Consigne: Recopiez fidèlement le passage du texte sur le fan-service qui va de « Le roi du fan-service » à « démesurées du public. », ces deux segments inclus.

Extrait de page:

Le roi du fan-service
Tout créateur ayant un minimum de succès est confronté à ce problème : le public apprécie ce qu’il fait, et en redemande, ce qui peut risquer de l’enfermer dans un canevas créatif. Souvent, cela va même plus loin, lorsque des communautés réclament un élément extérieur à la vision de l’auteur. Vient alors ce qu’on appelle le fan-service, qui peut rapidement devenir un poison. Mais au fond, Super Smash Bros. échappe théoriquement à ce problème, parce que c’est une série construite autour du fan-service, c’est l’essence même de la proposition dans la réunion d’univers déjà connus, donc aller dans ce sens est quelque chose d’assumé et de légitime. Ce qui n’élimine pas un autre souci : répondre aux attentes démesurées du public.
Masahiro Sakurai est quelqu’un qui prend très à cœur les demandes qu’on lui fait, et c’est certainement ce qui l’incite à sacrifier sa santé pour son travail. « Je me rends compte que c’est un jeu qui encourage la création de communautés. C’est quelque chose dont je suis conscient depuis le premier épisode sur N64. Je tiens vraiment à créer quelque chose qui ne brise pas cela38. »
Mais plaire au public est une quête délicate, surtout avec des titres qui ont un succès massif et où les requêtes sont nombreuses et souvent irréalistes. « Un mouvement d’un personnage ne représente même pas 0,01 % du jeu, explique Sakurai. Ils ignorent complètement combien de différentes collaborations il y a en coulisses, à quel point cela a été difficile pour nous de simplement faire ce jeu, et ils sont extrêmement mécontents pour le plus petit des détails et le plus minutieux des ajustements. C’est un travail ingrat. C’est probablement le genre de critique qu’on n’a pas à l’école ou dans un travail plus classique. Mais le problème est que, personnellement, je suis réellement peiné par le fait que je ne peux tout simplement pas ignorer leurs voix et leurs critiques. Ils peuvent souffrir de leurs propres préjugés individuels, mais ça n’en reste pas moins une personne qui ressent cela39. »

Extraits des données:
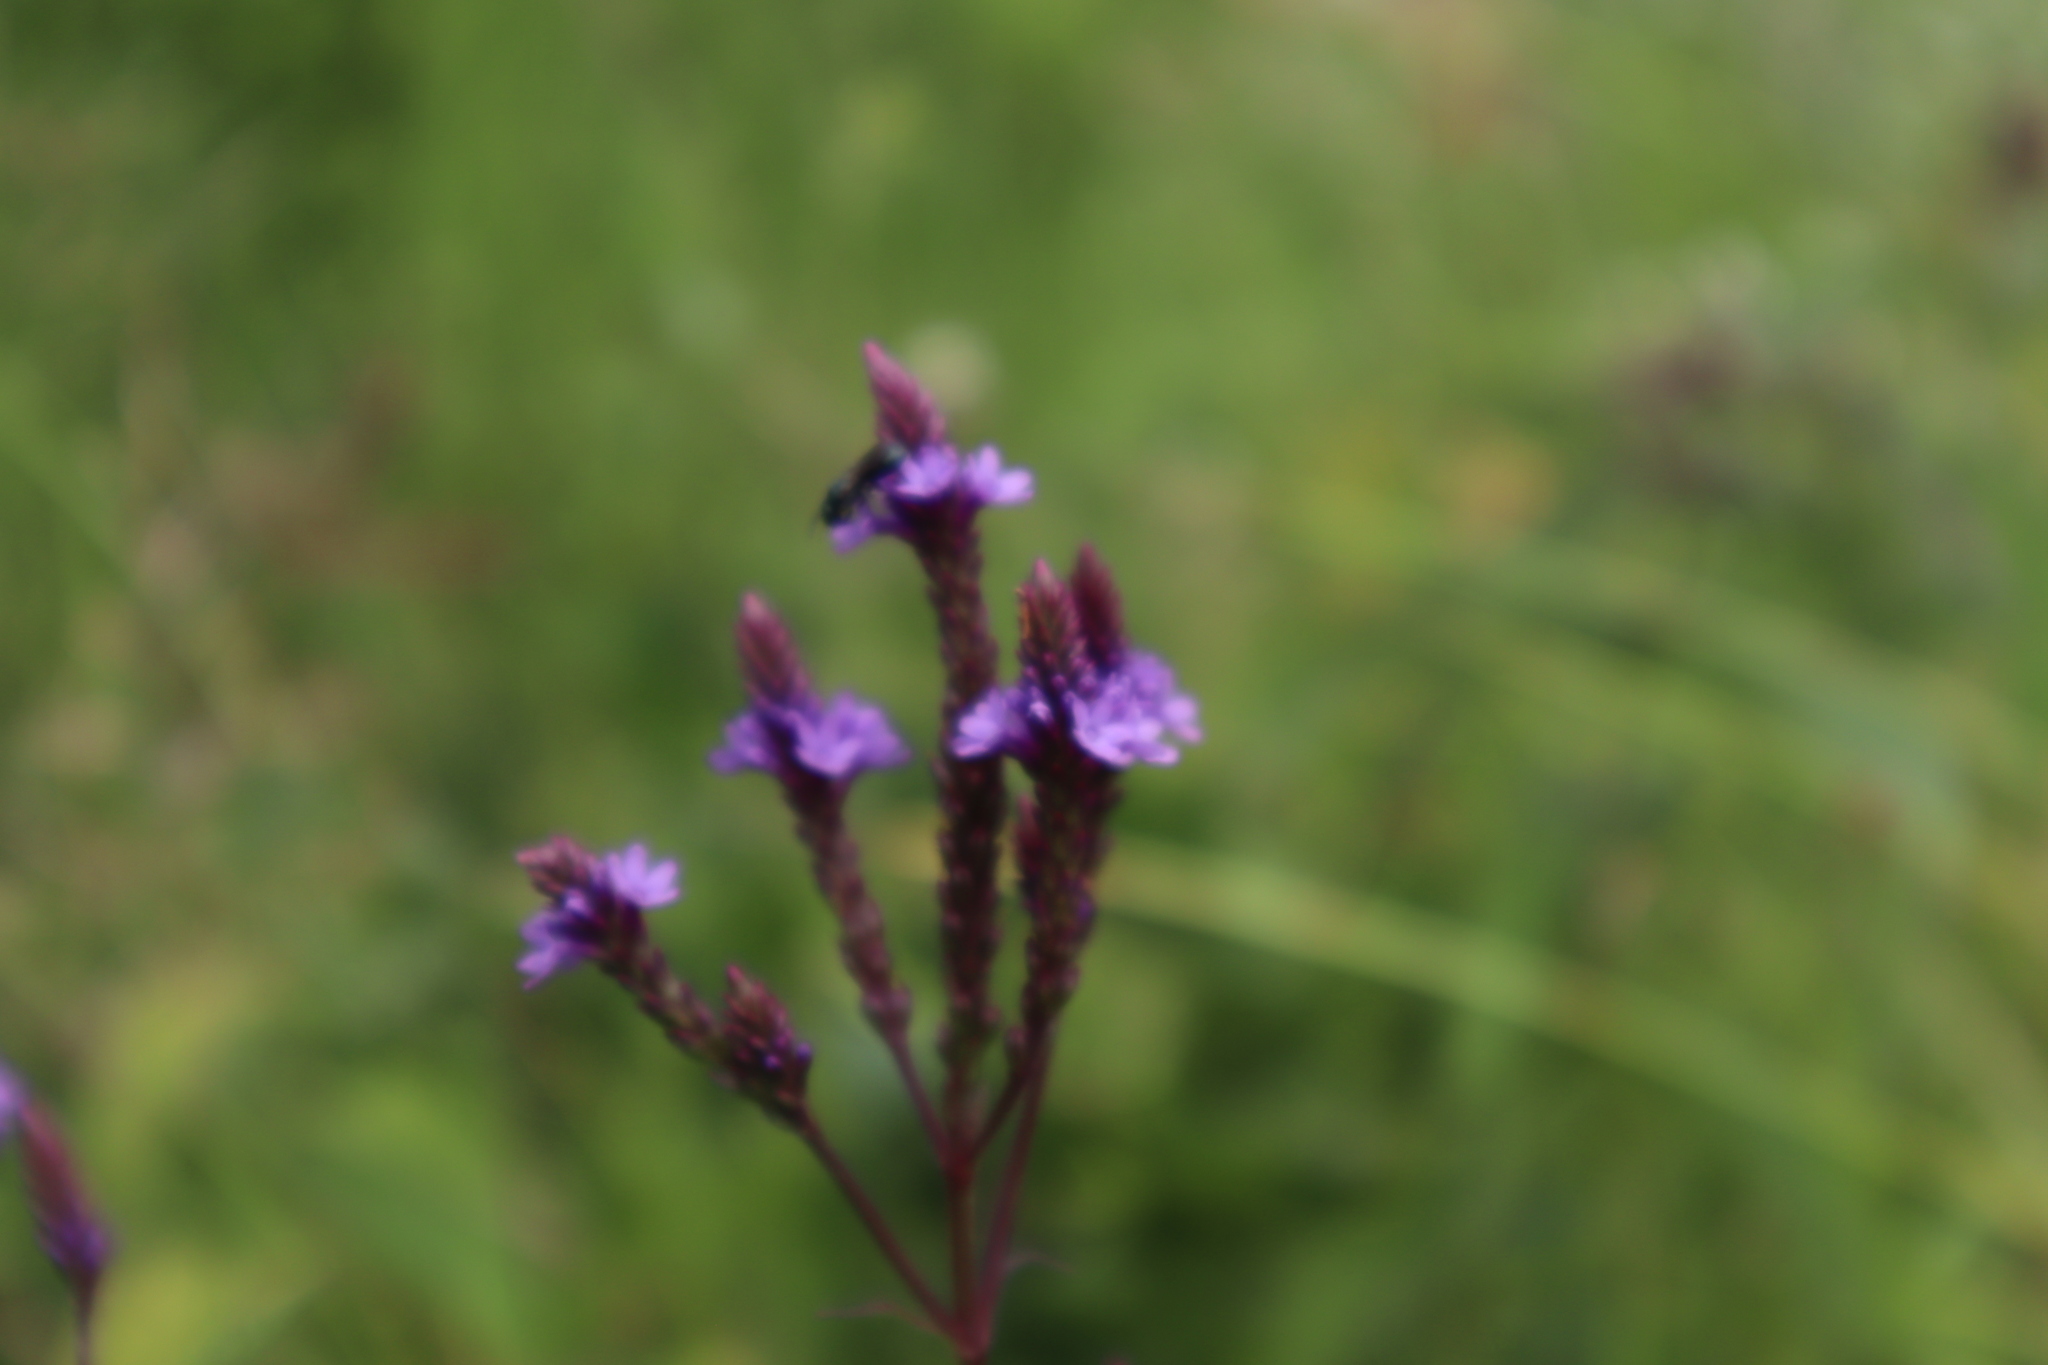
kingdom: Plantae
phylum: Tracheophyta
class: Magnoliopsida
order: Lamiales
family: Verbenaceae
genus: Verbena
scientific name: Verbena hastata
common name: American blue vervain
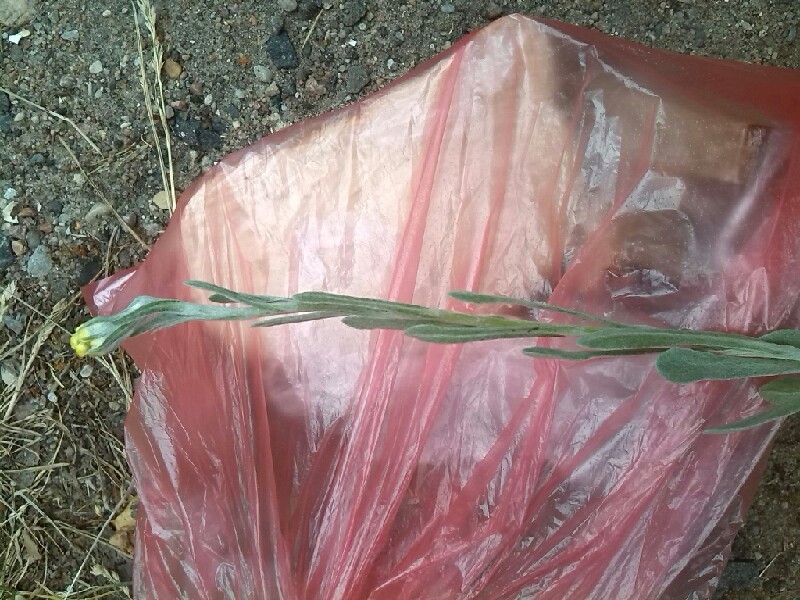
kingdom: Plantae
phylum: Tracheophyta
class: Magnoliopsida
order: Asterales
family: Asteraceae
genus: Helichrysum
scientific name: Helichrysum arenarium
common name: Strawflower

...

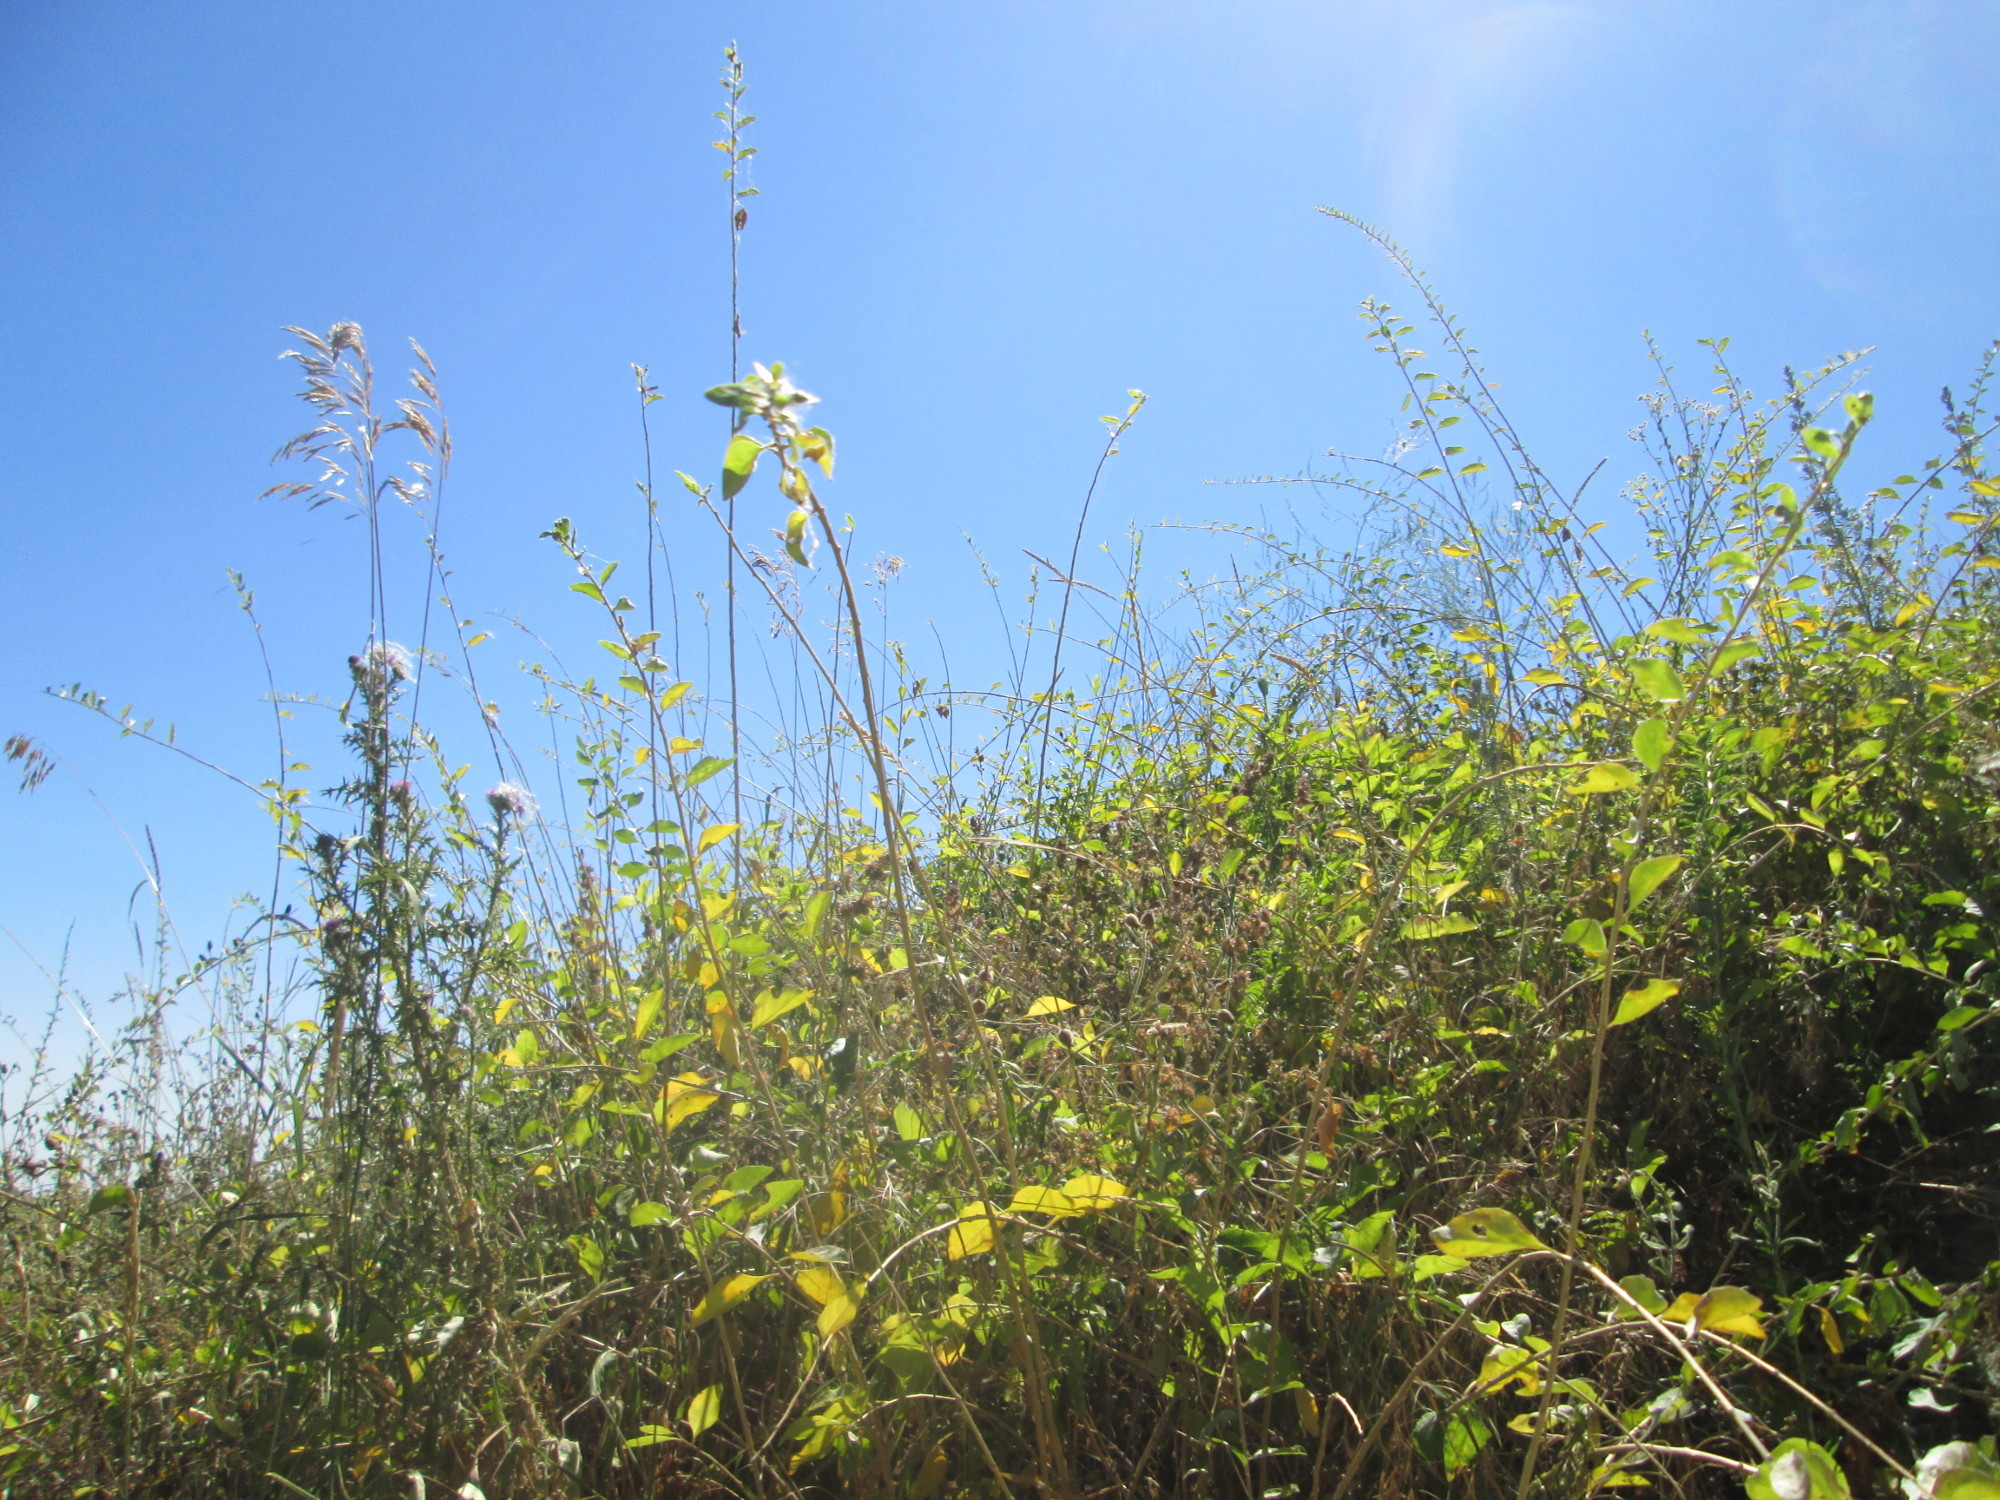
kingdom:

---

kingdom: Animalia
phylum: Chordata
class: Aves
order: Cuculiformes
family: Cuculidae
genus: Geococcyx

Résultat de l'exercice:
Le roi du fan-service
Tout créateur ayant un minimum de succès est confronté à ce problème : le public apprécie ce qu’il fait, et en redemande, ce qui peut risquer de l’enfermer dans un canevas créatif. Souvent, cela va même plus loin, lorsque des communautés réclament un élément extérieur à la vision de l’auteur. Vient alors ce qu’on appelle le fan-service, qui peut rapidement devenir un poison. Mais au fond, Super Smash Bros. échappe théoriquement à ce problème, parce que c’est une série construite autour du fan-service, c’est l’essence même de la proposition dans la réunion d’univers déjà connus, donc aller dans ce sens est quelque chose d’assumé et de légitime. Ce qui n’élimine pas un autre souci : répondre aux attentes démesurées du public.